Phantosmia occurs in about 60% of the many thousands of patients who develop smell loss. It is described as a distorted, unpleasant olfactory sensation in the nose in the absence of any external odor. It can be birhinal or unirhinal. It is usually rotten or chemical in character and overwhelmingly unpleasant. It usually occurs daily, usually spontaneously, lasting for minutes to hours. Patients with unirhinal phantosmia report that after sleep, even for as short as 20 minutes, causes their phantosmia to be inhibited and to disappear. We have studied over 30 patients with this phenomenon. By use of functional magnetic resonance imaging of brain we observed that multiple brain sites, in addition to those mediating olfaction, were activated with phantosmia. By use of magnetic resonance spectroscopy we measured lower than normal brain levels of gamma-aminobutyric acid (GABA) in brain regions in which phantosmia activation occurred. Treatment with GABAergic drugs or with repetitive transcranial magnetic stimulation activated and increased brain GABA which inhibited phantosmia in addition to sleep.

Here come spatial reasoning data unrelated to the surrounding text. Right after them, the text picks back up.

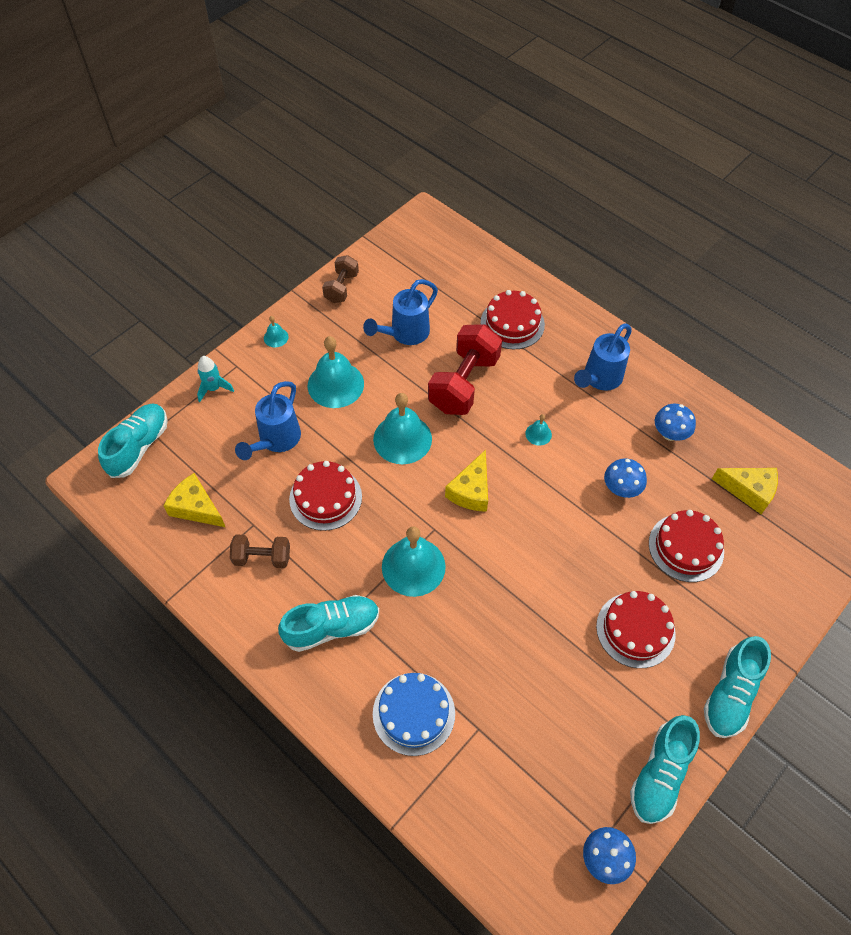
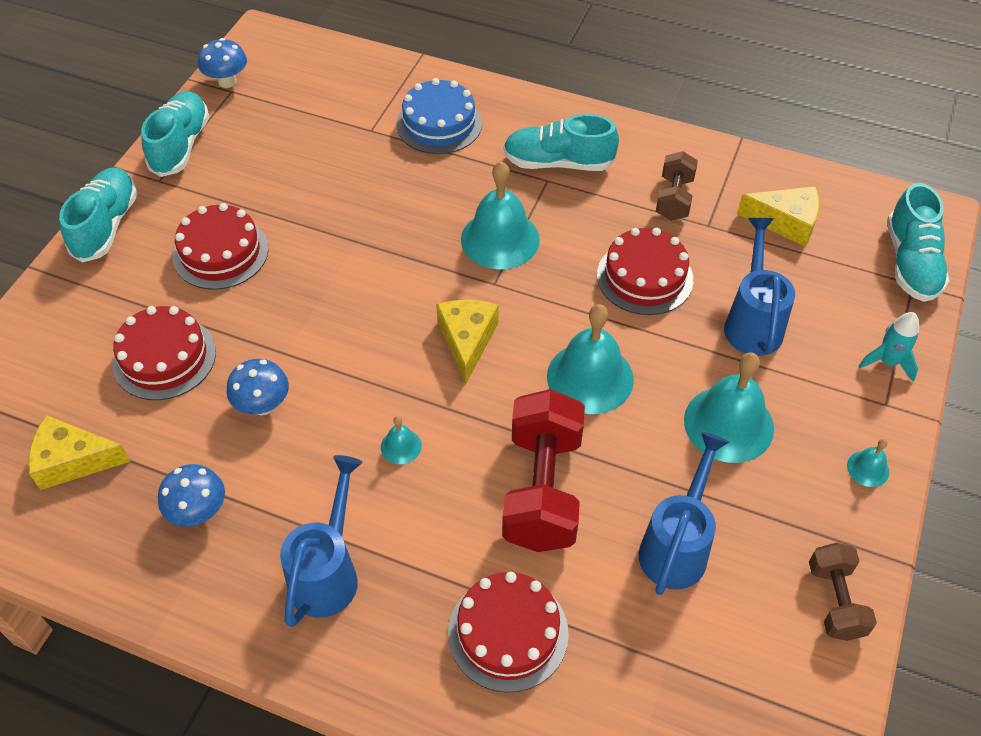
camera: 160 degrees right, 5 degrees down
brown dumbbell [230,534,290,568] -> brown dumbbell turned 60 degrees counterclockwise [656,151,698,221]
turquoise shoe [278,595,379,652] -> turquoise shoe turned 45 degrees clockwise [503,114,619,171]

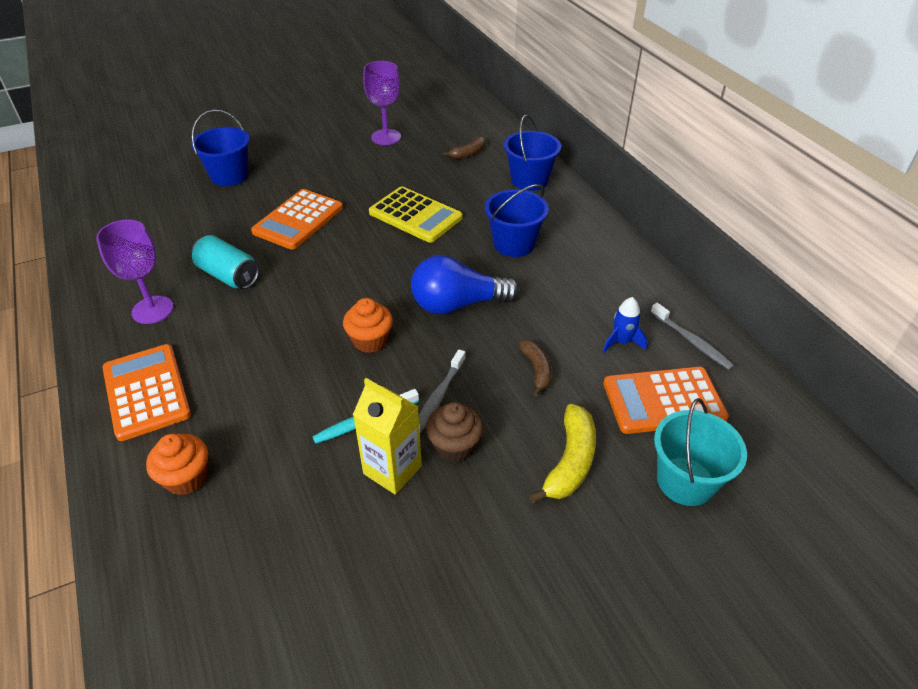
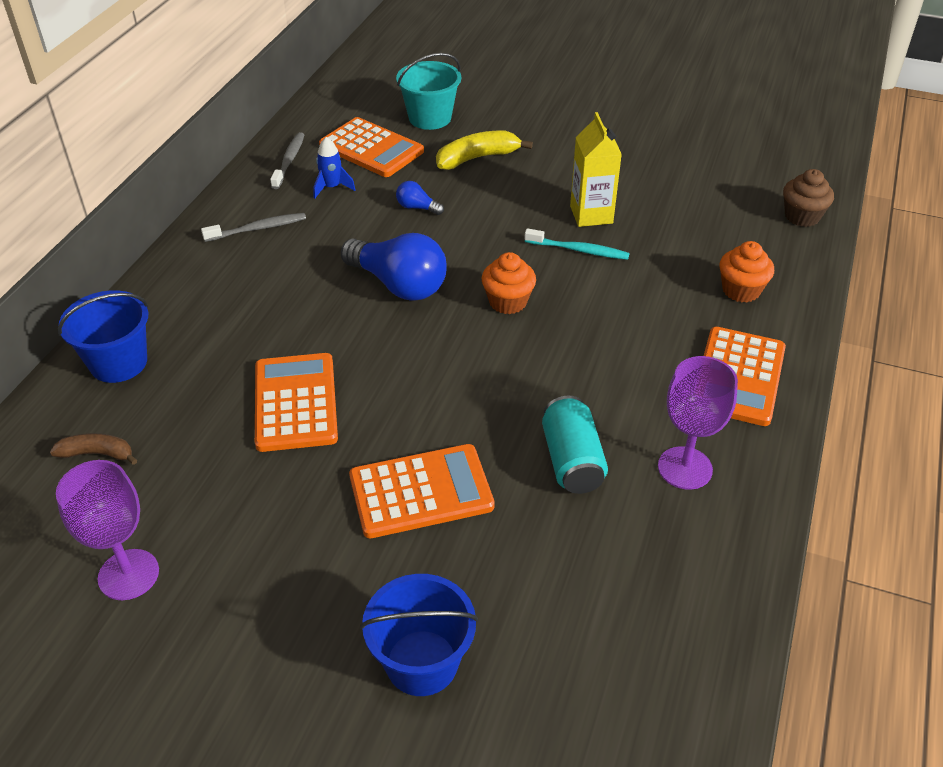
camera: 135 degrees left, 0 degrees up
yellow calculator [369,186,462,243] -> orange calculator [255,353,338,452]
grey toothbrush [419,349,466,434] -> grey toothbrush moved to [201,213,306,242]
brown cupcake [426,402,483,462] -> brown cupcake moved to [783,169,834,227]
blue bucket [485,184,549,257] -> none
brown banana [519,340,552,396] -> blue light bulb [396,181,444,215]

Based upon these observations we hypothesize that sleep, even as short as 20 minutes (consistent with phase 2 sleep), through its action in glymphatic activation, activates brain GABA and inhibits phantosmia by reestablishing brain homeostasis. This effect on brain plasticity may be mediated through a complex series of events by which astrocyte activation, which themselves are GABAergic cells, initiate the glymphatic cascade of events, directly activating GABA and GABA receptors and through G-protein coupled activation mediates calcium signaling which thereby inhibits phantosmia.

This information was presented at the Experimental Biology 2017 annual meeting in Chicago, IL, April 24, 2017.